Genau in diesem Moment klingelte Ethans Telefon. Es war ein Anruf aus dem Krankenhaus.
„Mr. Lynch, Ihre Frau wollte nicht, dass ich Ihnen davon erzähle, aber
ich denke trotzdem, dass Sie bereit sein müssen. Ihre Frau ist schwanger und im dritten Monat …“
Sechs Jahre später.
Ein internationaler Flug aus Europa landete in Banyan City.
Elara schleppte ihr Gepäck hinter sich her und passierte die Sicherheitskontrolle.
Vor sechs Jahren hieß sie noch Elara Gibson. Nachdem sie einen schweren Unfall überlebt hatte, beschloss sie, sich einfach Elara zu nennen.
Das kastanienbraune Haar fiel ihr lässig über die Schultern. Darüber trug sie ein leuchtend rotes Hemd und einen schwarzen Trenchcoat, was ihr ein kaltes und geheimnisvolles Aussehen verlieh.
Zwei Kinder, ein Junge und ein Mädchen, folgten ihr. Sie trugen den gleichen Mantel und zogen den gleichen Koffer hinter sich her.
Rein äußerlich schienen sie nicht älter als fünf oder sechs Jahre zu sein, doch die Aura, die sie ausstrahlten, war so edel und glanzvoll, aber zugleich so kalt, dass niemand es wagte, sich ihnen zu nähern.
„Elara!“
Julia Zimmer, die am Eingang gewartet hatte, winkte ihr hastig zur Begrüßung zu. „Hierher!“
Julia Zimmer war eine berühmte Schönheitschirurgin in Banyan City.

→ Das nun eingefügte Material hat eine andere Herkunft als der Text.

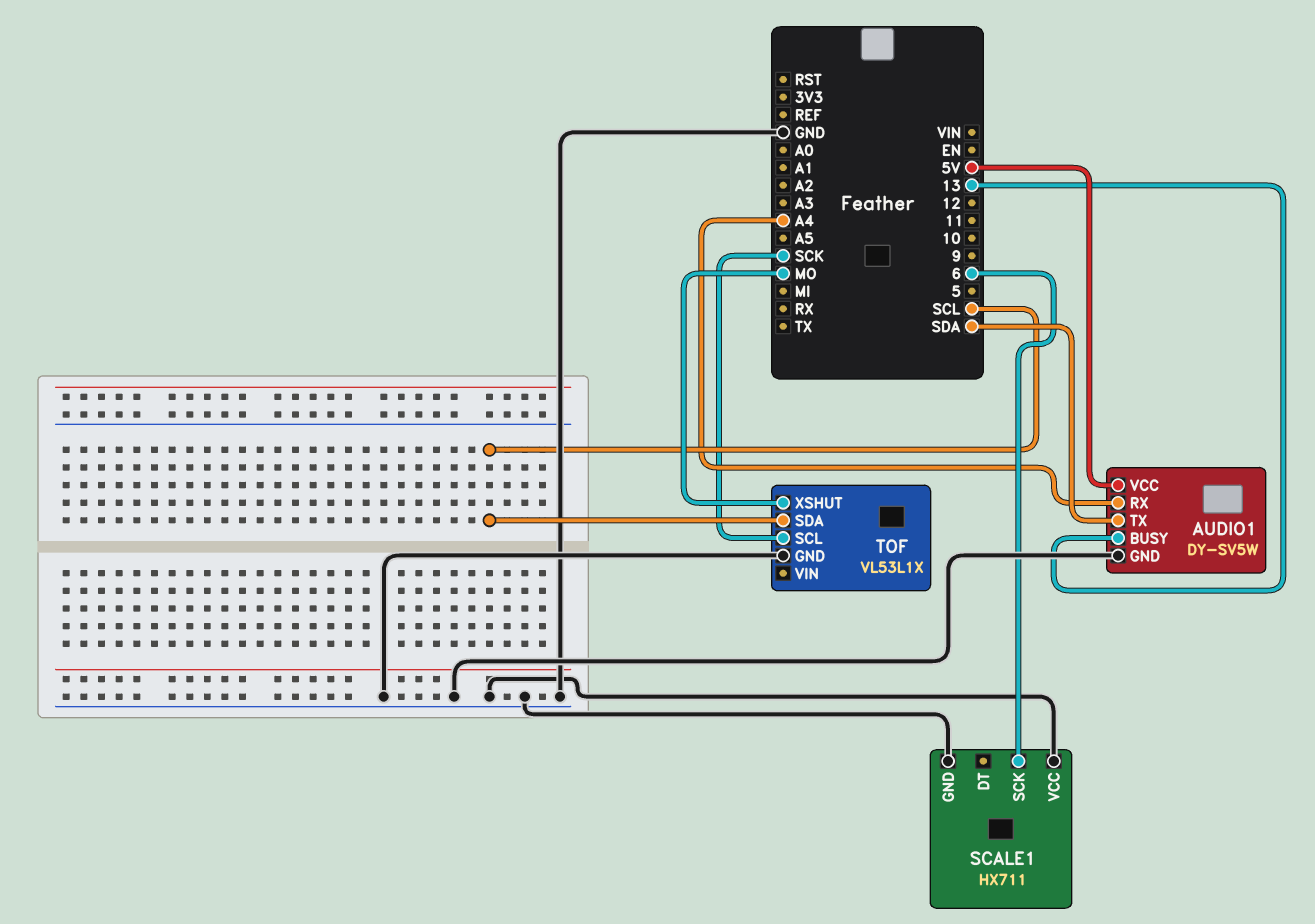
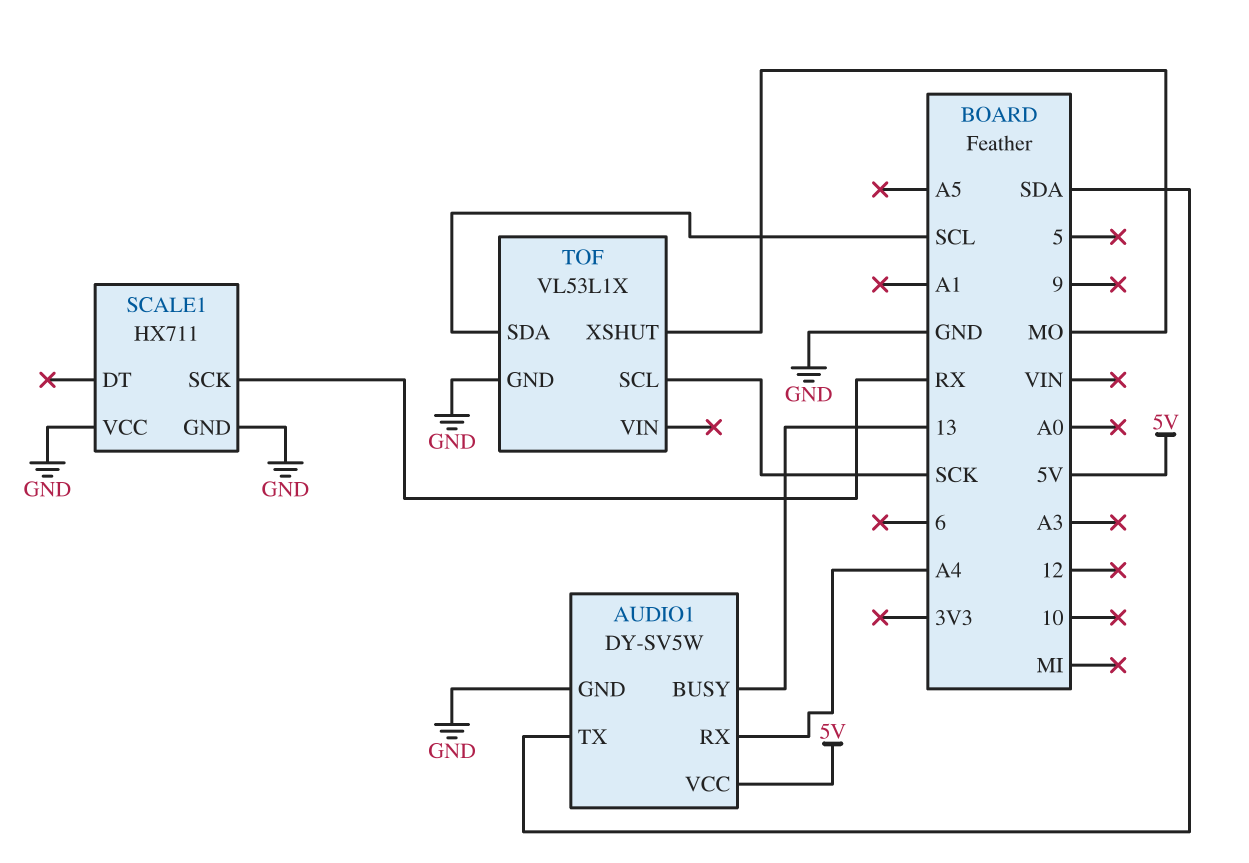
SCALE1 pin SCK: 6 -> RX

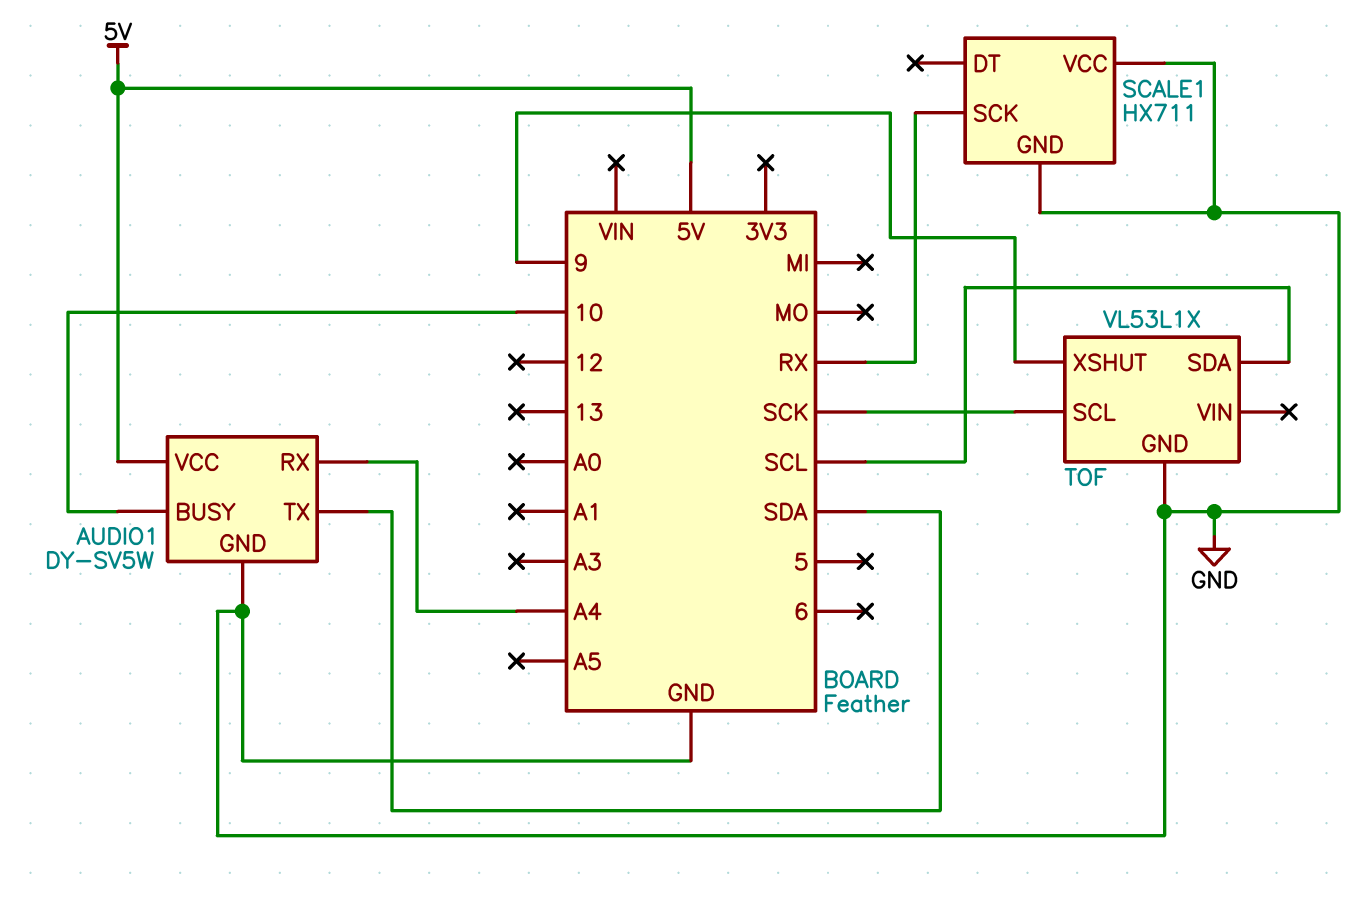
AUDIO1 pin BUSY: 13 -> 10
TOF pin XSHUT: MO -> 9

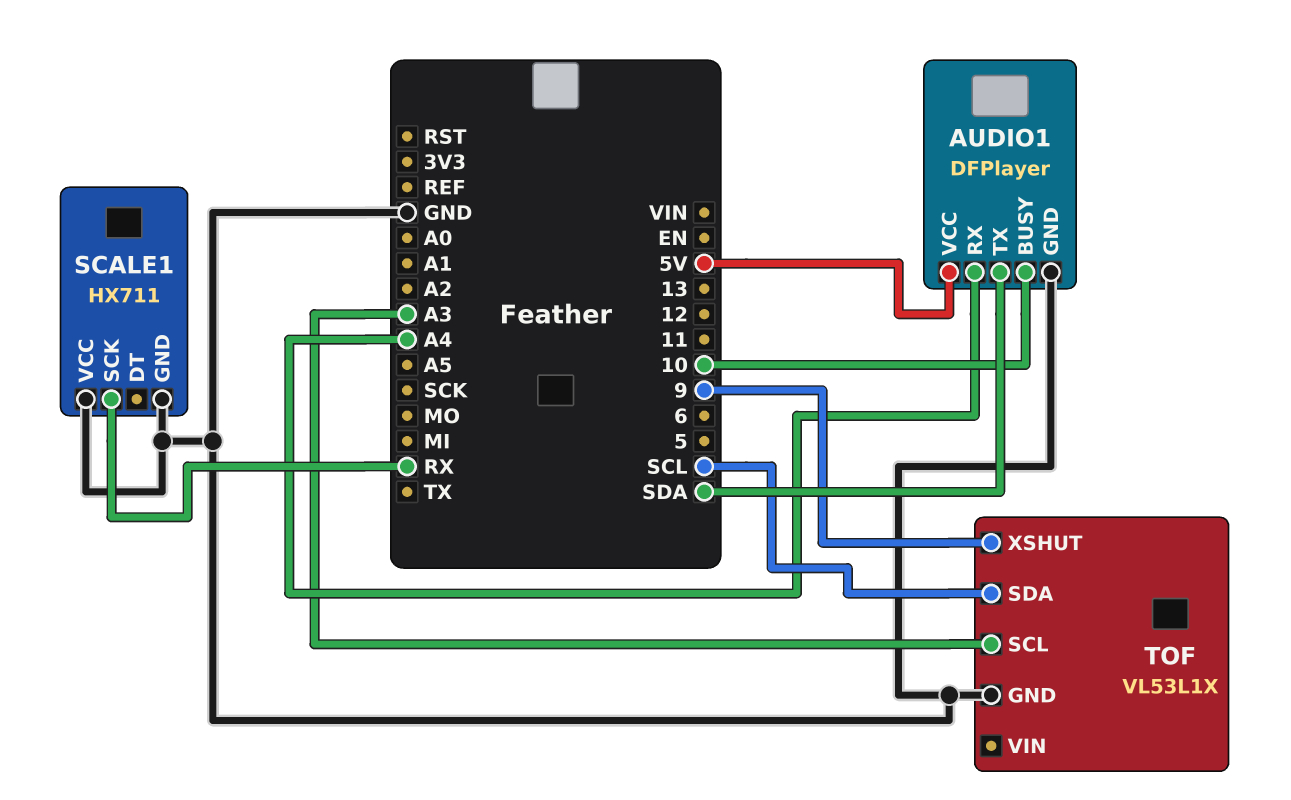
AUDIO1: DY-SV5W -> DFPlayer
TOF pin SCL: SCK -> A3

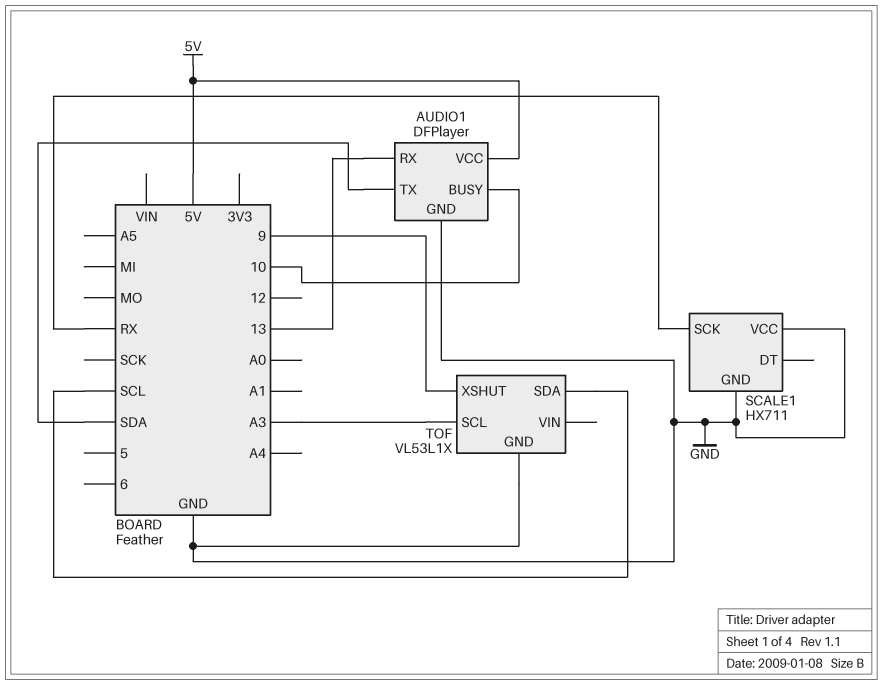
AUDIO1 pin RX: A4 -> 13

Als sie vor fünf Jahren in Europa studierte, hatte sie die Chance, bei Elaras Operation dabei zu sein. Nach und nach kamen sie sich näher und wurden beste Freundinnen.

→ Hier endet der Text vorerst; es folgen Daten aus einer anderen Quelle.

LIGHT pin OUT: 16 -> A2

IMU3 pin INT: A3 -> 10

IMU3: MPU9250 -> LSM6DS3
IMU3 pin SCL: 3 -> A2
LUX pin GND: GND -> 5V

Als Elara wieder in Banyan City war , war sie froh, sie bei sich zu haben.
Sie eilte zu ihr und nahm aufgeregt das Gepäck in Elaras Hände. „Das Haus ist fertig. Wir gehen gleich dorthin!“
„Danke.“ Elara lächelte leicht und drehte sich um, um die Kinder hinter ihr vorzustellen: „Alexander, Emma, das ist eure Tante Julia.“
„Hallo, Tante!“
Die kleine Prinzessin Emma warf Julia einen süßen Kuss zu. „Bitte pass von nun an auf uns auf!“
Stattdessen sah Alexander sie nur aus den Augenwinkeln an. „Tante Julia, du hast doch keinen Freund, oder?“
Julia hielt inne. „Woher weißt du das?“
Der junge Mann schürzte die Lippen, trat vor und nahm ihr das Gepäck aus der Hand. Dabei schleppte er zwei Koffer – einen großen und einen viel kleineren – hinter sich her und ging weiter. „Frauen, die zu viel harte Arbeit verrichten, werden es schwer haben, zu heiraten.“
Julia war sprachlos. Dieser kleine Schlingel!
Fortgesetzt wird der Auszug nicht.